_DOCUMENT_.
In this reflection blog entry I will be reflecting on six (6) questions which were proposed in order to analyze the RSA Animate – 21st Century Enlightenment video. Throughout this reflection I will synthesize with the text, the video content, and personal experiences.
Why do you think the talk is titled 21st Century Enlightenment?
I found that through watching this video multiple times, it is clear the reason for the title is because to be enlightened about the future we have to be enlightened about the past. They often say we learn from the past and I found that this video captured that message. Each day becomes a part of history and the best way to grow and learn is to take into consideration all the events that took place and how those situations can and have changed the path going forward. In the Brown (2011) text, it talks about systems and how systems move together and interdependently but what we if thought about the past a series of systems and each one affected the other and then the next and so on which equals the term enlightenment?
What does Matthew Taylor mean when he says "to live differently, you have to think differently"?
People often then to say one thing and do another but the only way to be true to oneself is to think differently and live that that way. I have a hard time locating a point in time in which we as a society stopped thinking for ourselves and in turn allowed others to live for us. We do not necessary want to live in the past but if we learn from the past and move towards the future we can only do so successfully if we think and live differently. Some of the best philosophers questioned the world which led to other thinking differently and then ultimately living differently.
At one point in the video (4:10), Taylor argues that we need "to resist our tendencies to make right or true that which is merely familiar and wrong or false that which is only strange". What is he talking about? Can you think of an example within your company or your life that supports this point?
In this part of the video, Taylor is expressing to the audience that just because sometime is familiar to you doesn’t make it true or a fact and that you should question and or test what you know to give more validity to the situation and or you rationale. In addition, what is strange or unknown doesn’t mean it is false and untrue. There are many things I don’t know but that doesn’t make them wrong or less important than what I claim to be fact. An example I can provide is that before I worked for ERAU I worked for a community college in Tampa and I always thought I would work for a public college because private universities were strange to me and therefore I thought would come with more regulations which couldn’t have been farther from the true. In conjunction with that statement, because I had worked for community college and that was what was familiar to me, I always thought that was the right place for students to start their college experience for a multitude of different reasons but it came to fruition that changing organizations I was able to learn the good, bad, and different of two different types of organizations within the same industry.
Taylor argues that our society should eschew elements of pop culture that degrade people and that we should spend more time looking into what develops empathetic citizens. Would this be possible?

_SHORT EXERCISE 1_. According to the reflection on the 21st Century Enlightenment video, where did the writer work before working for ERAU?
_SHORT EXERCISE 2_. Continue the reflection on the 21st Century Enlightenment video from where it stops.

_PROVIDED DATA_.
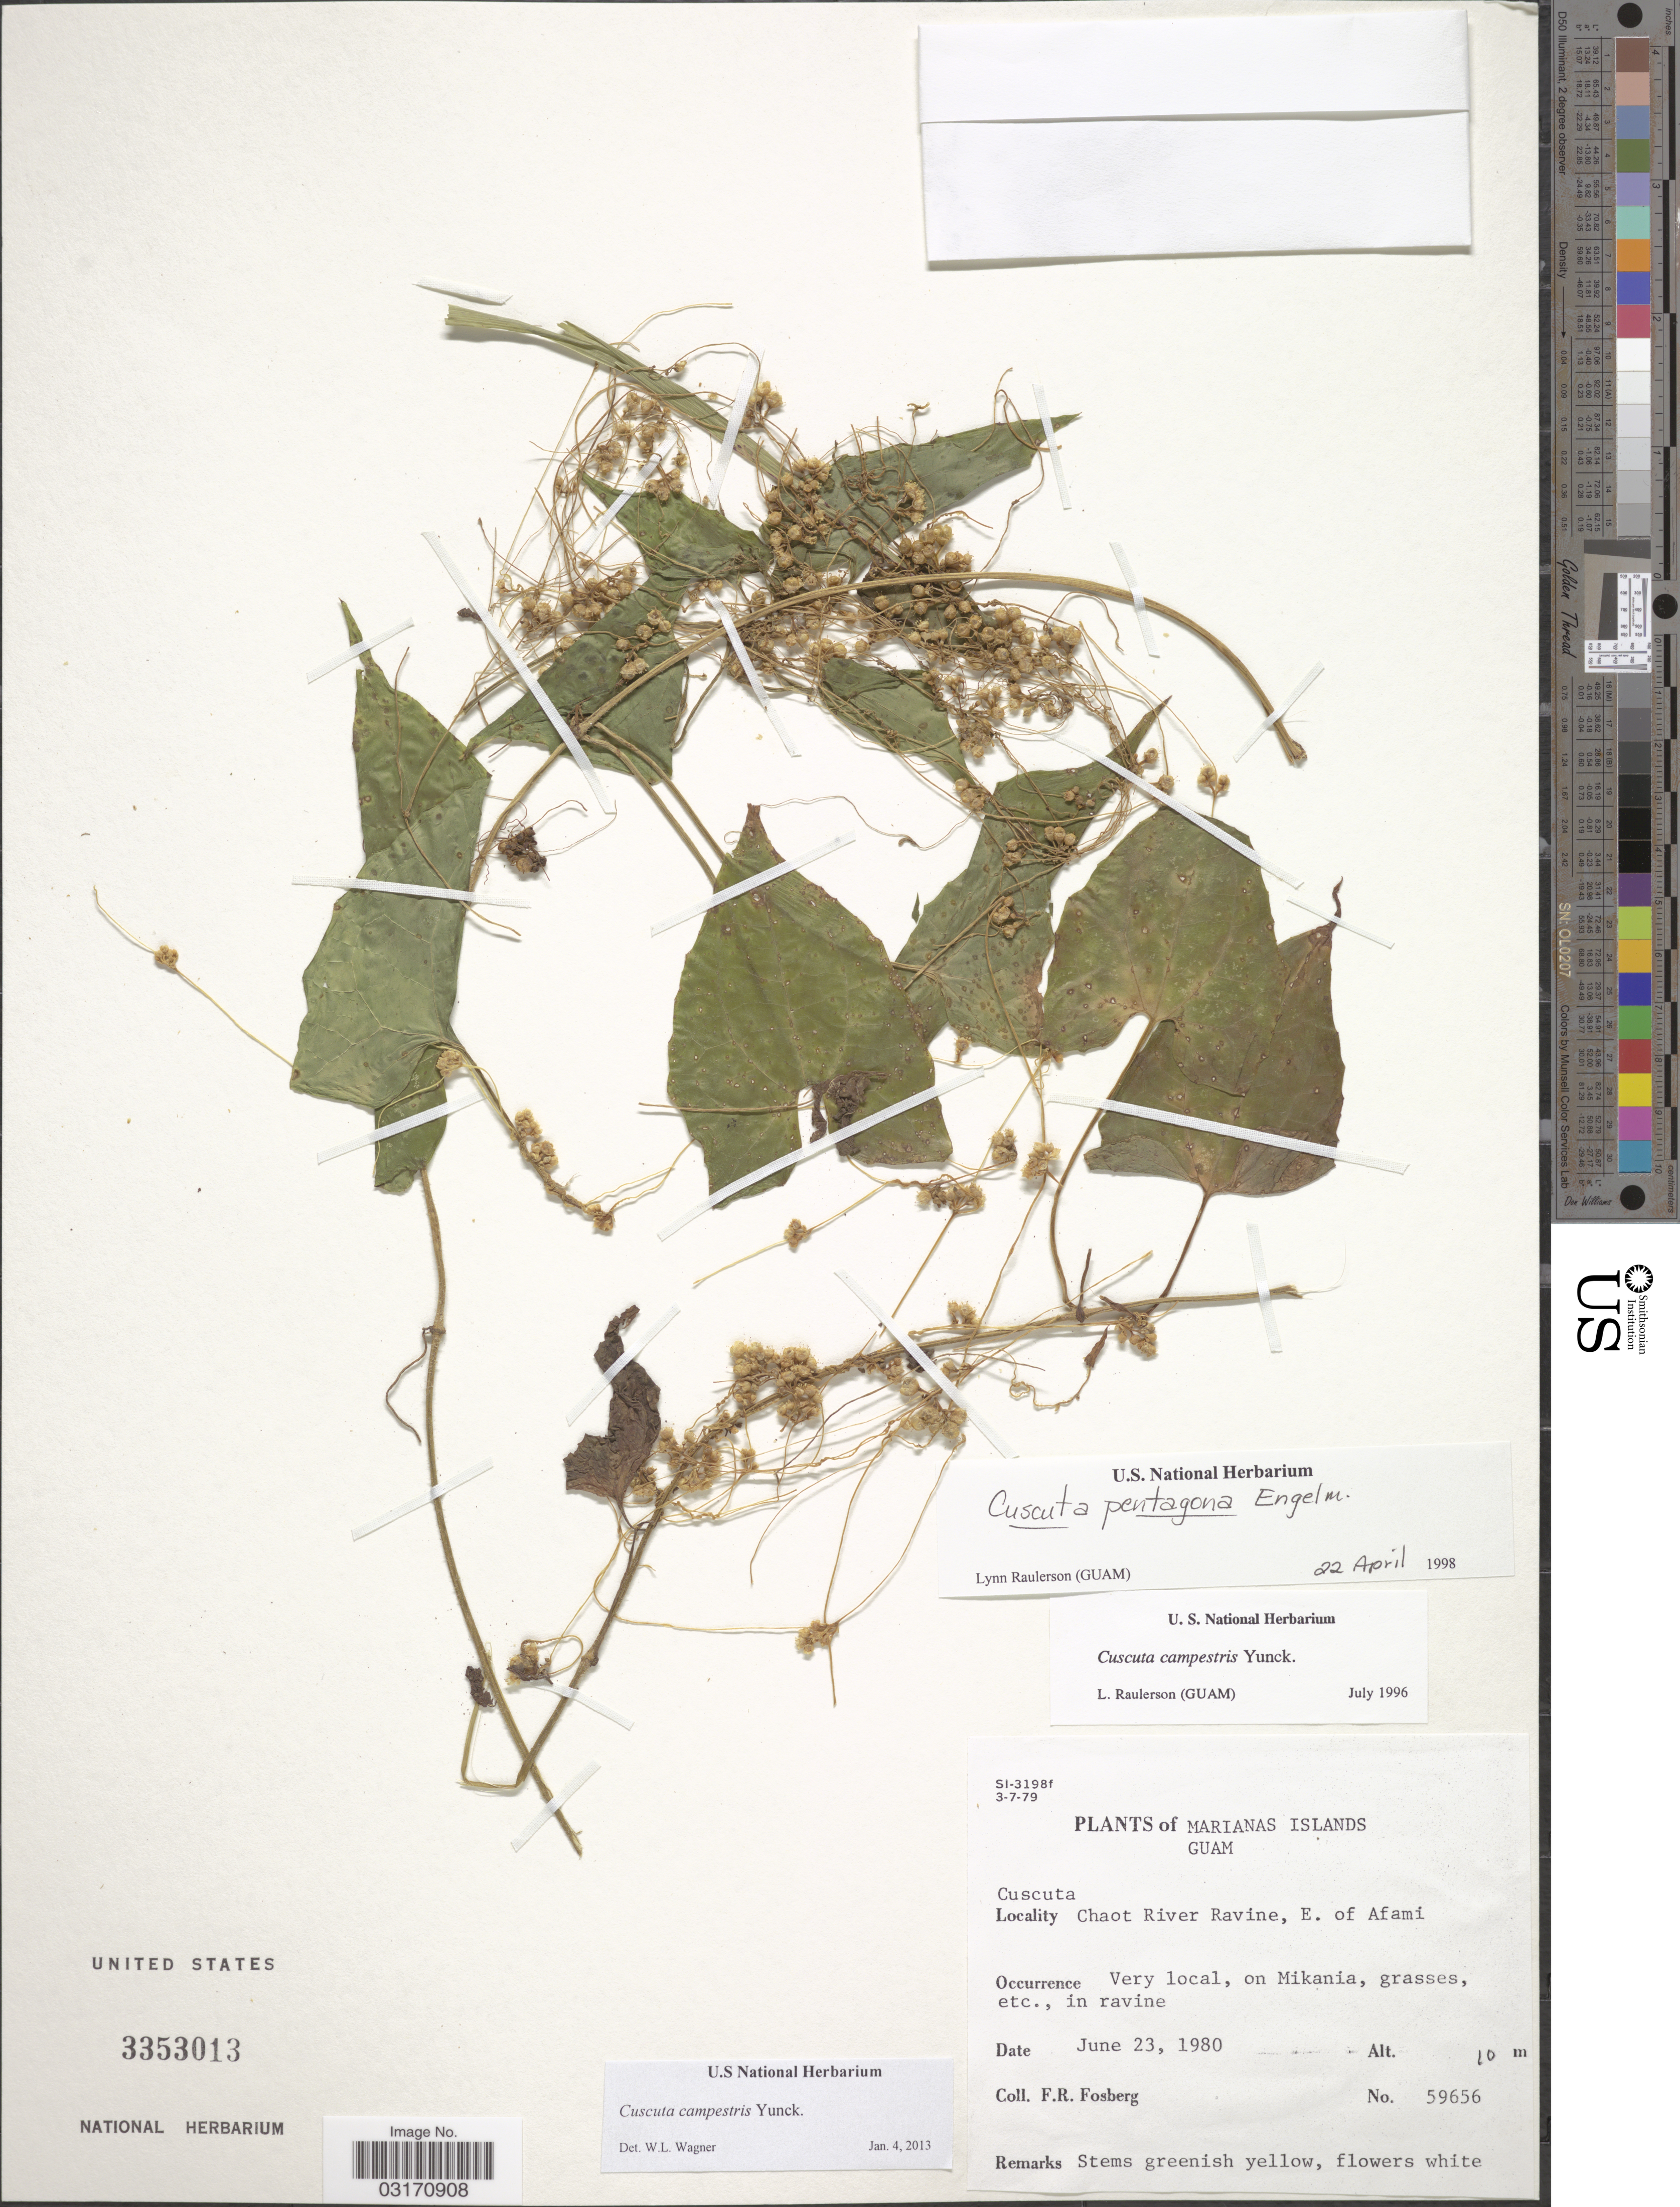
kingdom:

_EXERCISE RESPONSE 1_. A community college in Tampa.

_EXERCISE RESPONSE 2_.
Anything is possible as long as you can get people to buy into what you are selling. If people feel as though what they are doing and how they are changing is impacting the world in a positive way then more people will join in and begin to revolutionize society. Nothing is impossible and large changes can be done if you can gather enough people to start a movement. I know that my parents were semi-nontraditional and instead of letting pop culture raise me, they raised me with their flower-power which I have found enables me to be more empathic, kind, and open-minded where as some people I know are closed off from anything that isn’t “right here right now.” I find society and the world is so different now and to me, it’s too cold, what happened to people understanding and relating to others? Why are we less likely to engage with our neighbors or coworkers? When did our culture being dominated by one (ourselves) and not many (as a unified group)?
At the end of the video, Taylor talks about atomizing people from collaborative environments and the destructive effect on their growth. What is the implication of these comments for organizational change efforts?Organizational change cannot only affect one or be led by one, in order to be effective it has to affect many (positively) and have the following of others. If everyone in an organization was solely out for themselves, where would that leave the organization, would it be a system of many “1’s”? I know that when change is taking place in my organization we have discussions and people have to brought into to change the minds and hearts of others so that things can go smoothly, we have to move together as one if not, organizations begin to look like opposing magnets, always trying to go together but never quite connecting.
What can you take away from this exercise to immediately use in your career?
There are many things I can take away from this exercise starting with the idea that I need to think of the past as a point of reference as I move forward and remember it is not always about me but about others.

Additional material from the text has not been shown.